▸ **Assignment**:
Since the records include pictures, leave those out while you reproduce exactly and only the lines from the one containing "14 Ayar Pullu Zincir 65 cm" through the one containing "terkait tingkat partisipasi", inclusive.

::: Material supplied :::

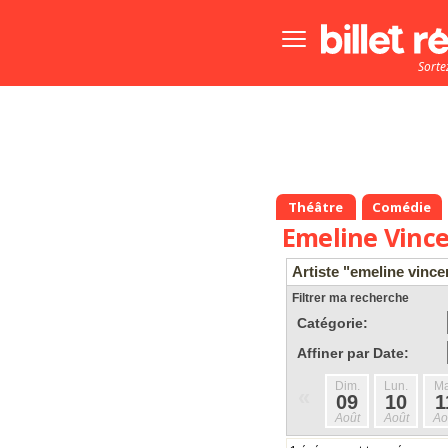
Bouton
menu
Sorte
principale
Théâtre
Comédie
Emeline Vinc
Artiste "emeline vince
Filtrer ma recherche
Catégorie:
Affiner par Date:
Dim.
Lun.
Ma
«
09
10
1
Août
Août
Ao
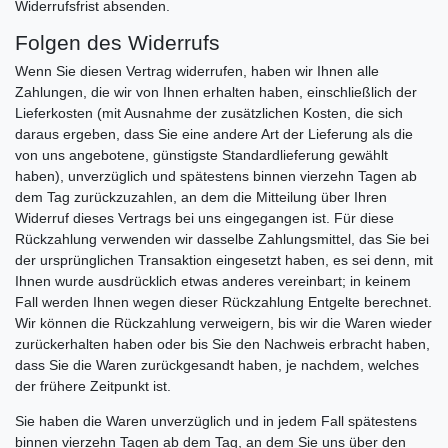
Widerrufsfrist absenden.
Folgen des Widerrufs
Wenn Sie diesen Vertrag widerrufen, haben wir Ihnen alle
Zahlungen, die wir von Ihnen erhalten haben, einschließlich der
Lieferkosten (mit Ausnahme der zusätzlichen Kosten, die sich
daraus ergeben, dass Sie eine andere Art der Lieferung als die
von uns angebotene, günstigste Standardlieferung gewählt
haben), unverzüglich und spätestens binnen vierzehn Tagen ab
dem Tag zurückzuzahlen, an dem die Mitteilung über Ihren
Widerruf dieses Vertrags bei uns eingegangen ist. Für diese
Rückzahlung verwenden wir dasselbe Zahlungsmittel, das Sie bei
der ursprünglichen Transaktion eingesetzt haben, es sei denn, mit
Ihnen wurde ausdrücklich etwas anderes vereinbart; in keinem
Fall werden Ihnen wegen dieser Rückzahlung Entgelte berechnet.
Wir können die Rückzahlung verweigern, bis wir die Waren wieder
zurückerhalten haben oder bis Sie den Nachweis erbracht haben,
dass Sie die Waren zurückgesandt haben, je nachdem, welches
der frühere Zeitpunkt ist.
Sie haben die Waren unverzüglich und in jedem Fall spätestens
binnen vierzehn Tagen ab dem Tag, an dem Sie uns über den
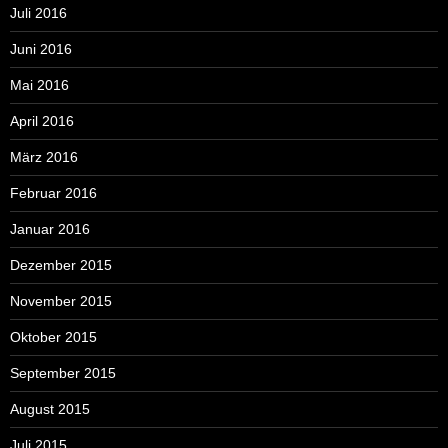
Juli 2016
Juni 2016
Mai 2016
April 2016
März 2016
Februar 2016
Januar 2016
Dezember 2015
November 2015
Oktober 2015
September 2015
August 2015
Juli 2015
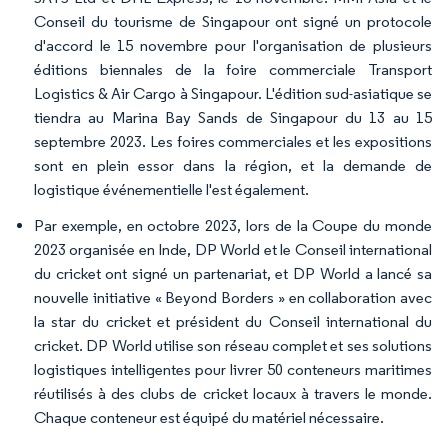
Conseil du tourisme de Singapour ont signé un protocole
d'accord le 15 novembre pour l'organisation de plusieurs
éditions biennales de la foire commerciale Transport
Logistics & Air Cargo à Singapour. L'édition sud-asiatique se
tiendra au Marina Bay Sands de Singapour du 13 au 15
septembre 2023. Les foires commerciales et les expositions
sont en plein essor dans la région, et la demande de
logistique événementielle l'est également.
Par exemple, en octobre 2023, lors de la Coupe du monde
2023 organisée en Inde, DP World et le Conseil international
du cricket ont signé un partenariat, et DP World a lancé sa
nouvelle initiative « Beyond Borders » en collaboration avec
la star du cricket et président du Conseil international du
cricket. DP World utilise son réseau complet et ses solutions
logistiques intelligentes pour livrer 50 conteneurs maritimes
réutilisés à des clubs de cricket locaux à travers le monde.
Chaque conteneur est équipé du matériel nécessaire.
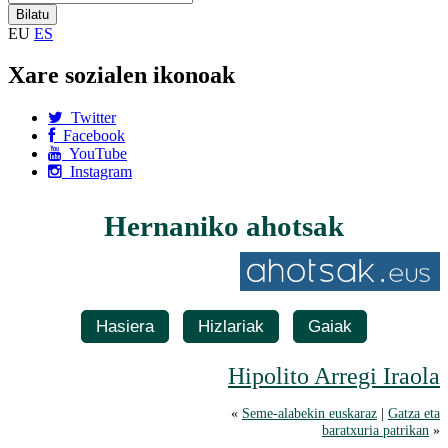
EU
ES
Xare sozialen ikonoak
Twitter
Facebook
YouTube
Instagram
Hernaniko ahotsak
Hasiera
Hizlariak
Gaiak
Hipolito Arregi Iraola
«
Seme-alabekin euskaraz
|
Gatza eta
baratxuria patrikan
»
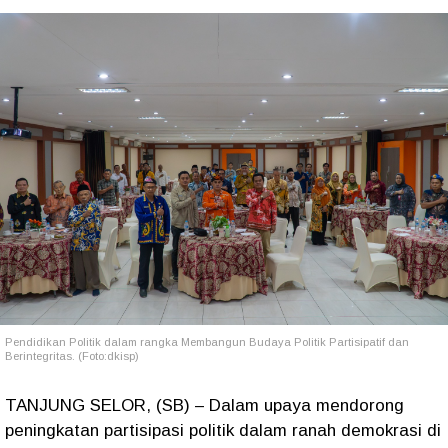
Pendidikan Politik dalam rangka Membangun Budaya Politik Partisipatif dan
Berintegritas. (Foto:dkisp)
TANJUNG SELOR, (SB) – Dalam upaya mendorong
peningkatan partisipasi politik dalam ranah demokrasi di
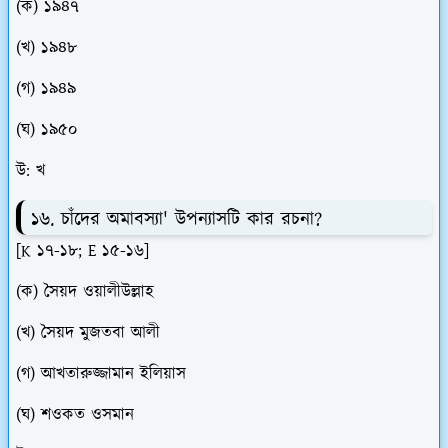
(ক) ১৯৪৭
(খ) ১৯৪৮
(গ) ১৯৪৯
(ঘ) ১৯৫০
উ: খ
১৬. চাঁদের অমাবস্যা' উপন্যাসটি কার রচনা?
[K ১৭-১৮; E ১৫-১৬]
(ক) সৈয়দ ওয়ালীউল্লাহ
(খ) সৈয়দ মুজতবা আলী
(গ) আখতারুজ্জামান ইলিয়াস
(ঘ) শওকত ওসমান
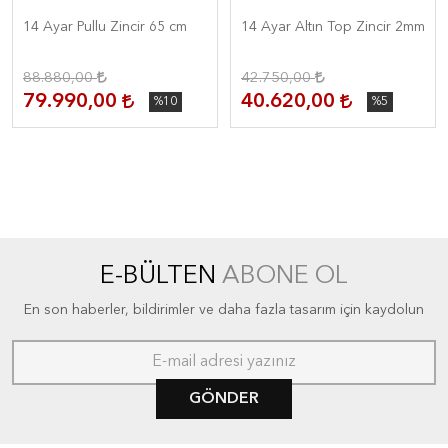
14 Ayar Pullu Zincir 65 cm
14 Ayar Altın Top Zincir 2mm
88.880,00
42.750,00
79.990,00
40.620,00
%10
%5
E-BÜLTEN
ABONE OL
En son haberler, bildirimler ve daha fazla tasarım için kaydolun
GÖNDER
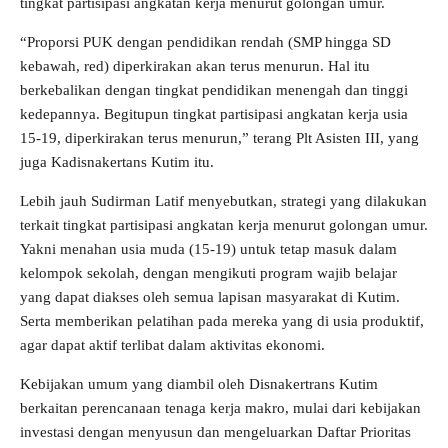
tingkat partisipasi angkatan kerja menurut golongan umur.
“Proporsi PUK dengan pendidikan rendah (SMP hingga SD
kebawah, red) diperkirakan akan terus menurun. Hal itu
berkebalikan dengan tingkat pendidikan menengah dan tinggi
kedepannya. Begitupun tingkat partisipasi angkatan kerja usia
15-19, diperkirakan terus menurun,” terang Plt Asisten III, yang
juga Kadisnakertans Kutim itu.
Lebih jauh Sudirman Latif menyebutkan, strategi yang dilakukan
terkait tingkat partisipasi angkatan kerja menurut golongan umur.
Yakni menahan usia muda (15-19) untuk tetap masuk dalam
kelompok sekolah, dengan mengikuti program wajib belajar
yang dapat diakses oleh semua lapisan masyarakat di Kutim.
Serta memberikan pelatihan pada mereka yang di usia produktif,
agar dapat aktif terlibat dalam aktivitas ekonomi.
Kebijakan umum yang diambil oleh Disnakertrans Kutim
berkaitan perencanaan tenaga kerja makro, mulai dari kebijakan
investasi dengan menyusun dan mengeluarkan Daftar Prioritas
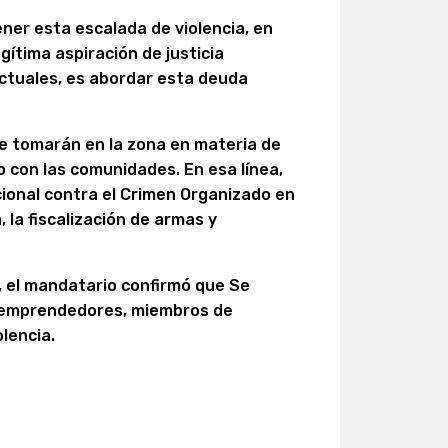
ener esta escalada de violencia, en
gítima aspiración de justicia
ictuales, es abordar esta deuda
se tomarán en la zona en materia de
jo con las comunidades. En esa línea,
ional contra el Crimen Organizado en
, la fiscalización de armas y
n, el mandatario confirmó que Se
, emprendedores, miembros de
lencia.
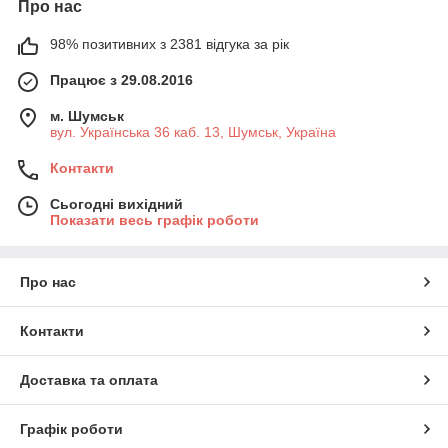
Про нас
98% позитивних з 2381 відгука за рік
Працює з 29.08.2016
м. Шумськ
вул. Українська 36 каб. 13, Шумськ, Україна
Контакти
Сьогодні вихідний
Показати весь графік роботи
Про нас
Контакти
Доставка та оплата
Графік роботи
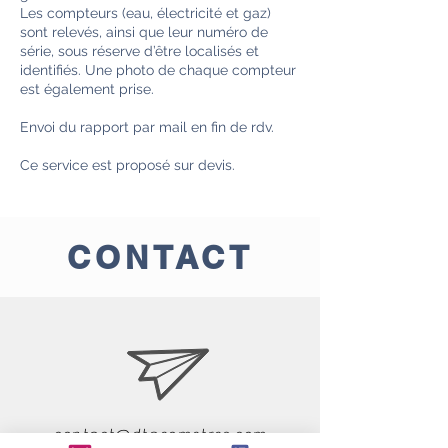
Les compteurs (eau, électricité et gaz)
sont relevés, ainsi que leur numéro de
série, sous réserve d’être localisés et
identifiés. Une photo de chaque compteur
est également prise.
Envoi du rapport par mail en fin de rdv.
Ce service est proposé sur devis.
CONTACT
contact@dtgeometres.com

:::

▸ **Task response**:
14 Ayar Pullu Zincir 65 cm
14 Ayar Altın Top Zincir 2mm
88.880,00
42.750,00
79.990,00
40.620,00
%10
%5
E-BÜLTEN
ABONE OL
En son haberler, bildirimler ve daha fazla tasarım için kaydolun
GÖNDER
tingkat partisipasi angkatan kerja menurut golongan umur.
“Proporsi PUK dengan pendidikan rendah (SMP hingga SD
kebawah, red) diperkirakan akan terus menurun. Hal itu
berkebalikan dengan tingkat pendidikan menengah dan tinggi
kedepannya. Begitupun tingkat partisipasi angkatan kerja usia
15-19, diperkirakan terus menurun,” terang Plt Asisten III, yang
juga Kadisnakertans Kutim itu.
Lebih jauh Sudirman Latif menyebutkan, strategi yang dilakukan
terkait tingkat partisipasi angkatan kerja menurut golongan umur.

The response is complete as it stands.